== Opdrachten ==
1. Herhaal woordelijk alles uit de tekst over Festus en Paulus, vanaf "Nadat dezen hem" tot en met "tempel in Jeruzalem.".
2. Beantwoord aan de hand van de tekst over Festus en Paulus:
(a) Waar gaat Festus een paar dagen na zijn aankomst in Judea naartoe?
(b) Wat kunnen de Joden doen als het verhoor in Jeruzalem plaatsvindt?
(c) Waarover gaat de beschuldiging tegen Paulus?
3. Noem alle aardrijkskundige namen (plaatsen en streken) die in de tekst over Festus en Paulus voorkomen.

== Aangeleverde tekst ==
※ ※ ※

Festus heeft echter niet zo'n vrouw zoals Felix die had.

De vrouw van Felix was, als Jodin, goed thuis in de Joodse ceremoniën, waardoor Felix ervaring had opgedaan met religieuze zaken. Fes- tus en zijn vrouw zijn echter onervaren in Joodse zaken.

Gedurende zijn hele regeringsperiode probeert Festus een goede relatie op te bouwen met de hogepriester en het Sanhedrin in Jeruzalem.

Een paar dagen nadat hij in Judea is gearriveerd, gaat hij naar Jeruzalem om met het Sanhedrin en de hogepriester kennis te maken.

Nadat dezen hem beleefd hebben ontvangen, schilderen ze hem de situatie van Paulus voor. Festus stemt toe de rechtszaak opnieuw te openen. De Joden willen dat dit in Jeruzalem gebeurt. Als het verhoor daar zal plaatsvinden, kunnen ze Paulus op de reis daar naar toe vermoorden. Daarom vragen ze aan Festus of ze niet voor een vreemde rechtbank hoefen te verschijnen.

Het is tenslotte gemakkelijker Paulus met een kleine militaire escorte naar Jeruzalem te brengen dan dat zij allemaal naar Cesaréa moeten komen. Het is bovendien de gewoonte dat misdadigers op die plaats worden gevonnist waar de misdaad is gepleegd. En Paulus' beschuldiging gaat over

En Paulus' beschuldiging gaat over de verontreiniging van de tempel in Jeruzalem.

※ ※ ※

Brongegevens
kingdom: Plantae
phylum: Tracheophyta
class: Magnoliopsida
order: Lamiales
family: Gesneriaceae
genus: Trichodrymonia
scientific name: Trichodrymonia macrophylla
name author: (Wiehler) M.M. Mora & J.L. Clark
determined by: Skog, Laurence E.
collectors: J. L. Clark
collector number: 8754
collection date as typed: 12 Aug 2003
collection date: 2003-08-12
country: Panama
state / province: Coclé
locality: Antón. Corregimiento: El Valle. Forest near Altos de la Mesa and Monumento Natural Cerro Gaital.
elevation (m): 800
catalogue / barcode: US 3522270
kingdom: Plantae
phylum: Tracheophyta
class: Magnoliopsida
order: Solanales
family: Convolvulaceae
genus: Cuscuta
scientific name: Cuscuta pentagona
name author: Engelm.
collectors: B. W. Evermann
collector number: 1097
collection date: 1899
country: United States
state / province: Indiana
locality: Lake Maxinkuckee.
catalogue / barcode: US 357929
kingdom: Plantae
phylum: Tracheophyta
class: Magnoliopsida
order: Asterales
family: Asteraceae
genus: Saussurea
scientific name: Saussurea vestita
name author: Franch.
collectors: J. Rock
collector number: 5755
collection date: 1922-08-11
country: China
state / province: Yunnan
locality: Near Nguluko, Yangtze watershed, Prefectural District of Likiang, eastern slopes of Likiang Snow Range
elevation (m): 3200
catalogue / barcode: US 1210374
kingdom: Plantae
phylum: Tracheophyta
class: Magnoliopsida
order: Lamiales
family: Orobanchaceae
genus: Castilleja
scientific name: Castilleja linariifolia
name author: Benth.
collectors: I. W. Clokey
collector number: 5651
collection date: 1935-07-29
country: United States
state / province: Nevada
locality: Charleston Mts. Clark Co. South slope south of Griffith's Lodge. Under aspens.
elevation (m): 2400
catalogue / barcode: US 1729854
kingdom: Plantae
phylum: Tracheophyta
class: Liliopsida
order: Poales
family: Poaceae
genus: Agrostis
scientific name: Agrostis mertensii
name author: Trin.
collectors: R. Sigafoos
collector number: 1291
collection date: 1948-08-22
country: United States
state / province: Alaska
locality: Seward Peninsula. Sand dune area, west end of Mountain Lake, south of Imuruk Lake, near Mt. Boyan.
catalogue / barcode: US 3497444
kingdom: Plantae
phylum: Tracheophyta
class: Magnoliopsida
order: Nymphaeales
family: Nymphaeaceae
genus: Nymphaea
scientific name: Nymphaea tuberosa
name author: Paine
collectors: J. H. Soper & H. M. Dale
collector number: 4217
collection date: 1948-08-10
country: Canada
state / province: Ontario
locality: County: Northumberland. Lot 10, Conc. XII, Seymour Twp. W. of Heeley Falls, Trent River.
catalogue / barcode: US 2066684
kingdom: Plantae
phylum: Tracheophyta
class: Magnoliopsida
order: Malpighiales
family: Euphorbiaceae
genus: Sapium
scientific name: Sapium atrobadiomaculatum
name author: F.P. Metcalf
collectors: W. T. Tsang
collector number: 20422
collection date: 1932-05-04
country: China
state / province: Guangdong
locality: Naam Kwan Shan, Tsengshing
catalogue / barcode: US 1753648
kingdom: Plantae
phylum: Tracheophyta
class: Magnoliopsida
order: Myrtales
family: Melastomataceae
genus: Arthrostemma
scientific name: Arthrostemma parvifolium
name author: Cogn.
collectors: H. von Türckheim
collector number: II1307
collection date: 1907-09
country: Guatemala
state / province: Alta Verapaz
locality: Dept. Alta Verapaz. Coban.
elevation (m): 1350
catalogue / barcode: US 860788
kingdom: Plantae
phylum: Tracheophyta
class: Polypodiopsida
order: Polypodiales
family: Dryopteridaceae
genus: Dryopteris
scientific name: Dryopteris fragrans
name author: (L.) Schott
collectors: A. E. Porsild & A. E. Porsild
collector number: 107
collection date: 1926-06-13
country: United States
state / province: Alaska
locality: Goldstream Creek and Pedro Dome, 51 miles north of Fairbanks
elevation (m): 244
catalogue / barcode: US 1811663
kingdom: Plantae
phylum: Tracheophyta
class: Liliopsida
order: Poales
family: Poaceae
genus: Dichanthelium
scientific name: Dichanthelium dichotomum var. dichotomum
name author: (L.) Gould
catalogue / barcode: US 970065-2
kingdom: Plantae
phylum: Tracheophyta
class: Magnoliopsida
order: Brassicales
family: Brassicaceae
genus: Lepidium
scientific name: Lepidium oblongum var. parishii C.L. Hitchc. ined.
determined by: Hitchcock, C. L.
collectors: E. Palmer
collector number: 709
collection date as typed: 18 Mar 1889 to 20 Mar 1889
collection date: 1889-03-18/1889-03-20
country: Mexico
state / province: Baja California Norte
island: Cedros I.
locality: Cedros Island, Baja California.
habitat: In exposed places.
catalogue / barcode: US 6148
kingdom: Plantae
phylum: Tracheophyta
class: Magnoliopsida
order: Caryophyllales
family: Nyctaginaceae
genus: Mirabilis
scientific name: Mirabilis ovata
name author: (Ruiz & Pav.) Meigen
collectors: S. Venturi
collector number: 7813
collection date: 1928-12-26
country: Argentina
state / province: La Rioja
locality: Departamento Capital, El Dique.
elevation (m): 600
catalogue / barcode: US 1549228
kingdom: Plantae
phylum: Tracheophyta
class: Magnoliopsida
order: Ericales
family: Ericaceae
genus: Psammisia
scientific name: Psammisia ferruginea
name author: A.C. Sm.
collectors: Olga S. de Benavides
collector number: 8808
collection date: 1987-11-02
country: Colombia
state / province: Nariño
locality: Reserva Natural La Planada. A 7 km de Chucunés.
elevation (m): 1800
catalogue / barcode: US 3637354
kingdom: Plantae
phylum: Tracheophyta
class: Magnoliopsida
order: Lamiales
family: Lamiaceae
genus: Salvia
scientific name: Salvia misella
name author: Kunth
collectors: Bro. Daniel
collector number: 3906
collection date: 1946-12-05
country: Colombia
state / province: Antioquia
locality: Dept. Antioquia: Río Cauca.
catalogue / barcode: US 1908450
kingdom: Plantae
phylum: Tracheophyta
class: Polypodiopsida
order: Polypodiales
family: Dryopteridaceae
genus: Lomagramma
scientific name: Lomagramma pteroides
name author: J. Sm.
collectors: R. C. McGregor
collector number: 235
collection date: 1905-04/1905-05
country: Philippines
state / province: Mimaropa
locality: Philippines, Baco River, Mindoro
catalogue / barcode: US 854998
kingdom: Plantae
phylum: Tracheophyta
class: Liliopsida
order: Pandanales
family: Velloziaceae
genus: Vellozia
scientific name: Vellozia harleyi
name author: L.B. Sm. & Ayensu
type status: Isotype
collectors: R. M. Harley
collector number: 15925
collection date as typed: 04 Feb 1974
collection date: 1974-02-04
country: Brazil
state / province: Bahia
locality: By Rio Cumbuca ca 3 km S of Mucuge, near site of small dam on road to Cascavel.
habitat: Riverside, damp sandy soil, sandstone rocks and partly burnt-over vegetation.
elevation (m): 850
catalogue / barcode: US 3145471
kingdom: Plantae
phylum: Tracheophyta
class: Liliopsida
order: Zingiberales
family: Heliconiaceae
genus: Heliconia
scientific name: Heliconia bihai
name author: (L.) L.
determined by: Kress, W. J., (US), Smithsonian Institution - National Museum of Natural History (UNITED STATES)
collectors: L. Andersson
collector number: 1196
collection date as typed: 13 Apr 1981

※ ※ ※

== Antwoorden per opdracht ==
1.
Nadat dezen hem beleefd hebben ontvangen, schilderen ze hem de situatie van Paulus voor. Festus stemt toe de rechtszaak opnieuw te openen. De Joden willen dat dit in Jeruzalem gebeurt. Als het verhoor daar zal plaatsvinden, kunnen ze Paulus op de reis daar naar toe vermoorden. Daarom vragen ze aan Festus of ze niet voor een vreemde rechtbank hoefen te verschijnen.

Het is tenslotte gemakkelijker Paulus met een kleine militaire escorte naar Jeruzalem te brengen dan dat zij allemaal naar Cesaréa moeten komen. Het is bovendien de gewoonte dat misdadigers op die plaats worden gevonnist waar de misdaad is gepleegd. En Paulus' beschuldiging gaat over

En Paulus' beschuldiging gaat over de verontreiniging van de tempel in Jeruzalem.

2.
(a) Naar Jeruzalem.
(b) Paulus op de reis daarheen vermoorden.
(c) Over de verontreiniging van de tempel in Jeruzalem.

3. Judea, Jeruzalem, Cesaréa